The session intertwines amusing stories, such as how iguanas rest with one eye wide open and what rats fantasize about, ultimately linking them to ourselves, our brains, and what creatures can teach us about human behavior.
This fan-favorite episode, which is equal amounts scientific and poetic, focuses on the point of color. It examines many perspectives. From the apparent but uncalled (Why is the sky blue?) towards the profound and more unique (What did Sir Isaac Newton seek to learn by poking a knife inside his eye? ), “Colors” dives into colors in a manner quite a few journalists had.
This episode is so powerful. This is because, although it is a scientific look of color, it is displayed as a story with tales instead of lectures. For illustration, in a piece based on the well-known concept that dogs perceive color differently. And Abumrad and Krulwich tell the story of a sea creature who smells paint even more strangely than humans.
They also discuss colorblind monkeys, who see color in the same way as many human males do. While it is pretty educational, this is also a chapter designed to elicit questions and amazement.
There’s no doubt that Radiolab is a great starting point if you’re searching for stories to tell at family dinners. These stories will help you appear more intelligent. Several anecdotes about humans addressing difficulties are recounted in this episode. However, it is centered on the premise that humans may not always understand what’s right.

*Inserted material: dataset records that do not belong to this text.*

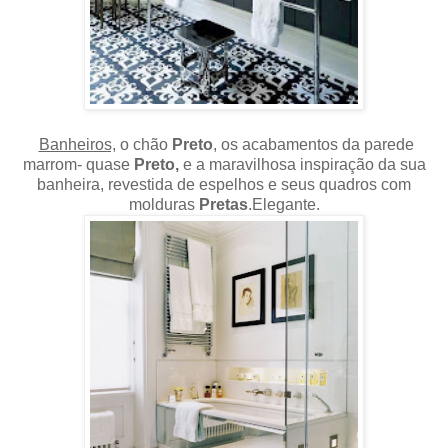
Banheiros,
o chão
Preto
, os acabamentos da parede
marrom- quase
Preto,
e a maravilhosa inspiração da sua
banheira, revestida de espelhos e seus quadros com
molduras
Pretas
.Elegante.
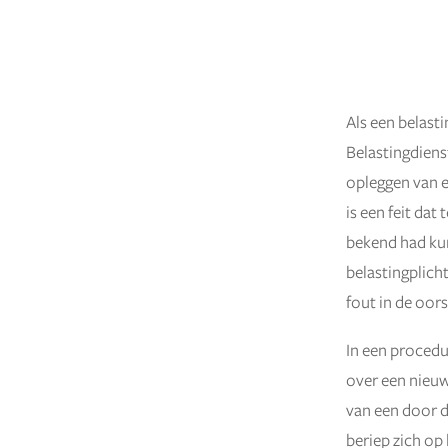
Als een belasti
29 juli 2021
Belastingdiens
opleggen van e
is een feit dat
bekend had kunn
belastingplicht
fout in de oor
In een procedu
over een nieuw
van een door d
beriep zich op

Numerous stories deal with medicine. From a glimpse at how physicians tried to comprehend pancreatic cancer to just a mind-blowing 10-minute narrative about why doctors used to irradiate the throat of millions of youngsters.
Also, there are topics about technologies, psychology, and a person’s behavior. The episode feels a little like first listening to or reading articles from Freakonomics. You know, with plot twists and fresh insights to offer.

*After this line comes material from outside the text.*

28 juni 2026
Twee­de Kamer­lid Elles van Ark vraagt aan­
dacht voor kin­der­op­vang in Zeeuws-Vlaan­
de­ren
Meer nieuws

CRISPR has become more widely discussed. Radiolab became among the first to address the scientific concept of modifying DNA. This hilarious and enlightening 2015 episode is one of the best episodes.
Abumrad and Krulwich take quality time to describe the issue in an approachable manner. Abumrad and Krulwich spend the rest of the podcast delving into some potential applications of CRISPR.
The program explores how CRISPR has already been utilized and how that may influence the direction of development. From pulling animals back to life and producing flying pigs to changing the genetics of human embryos.
The show was re-released two years later. This time with significant innovations and new discussions with many specialists. Specialists that first brought CRISPR to Radiolab plus millions of hearers in 2015.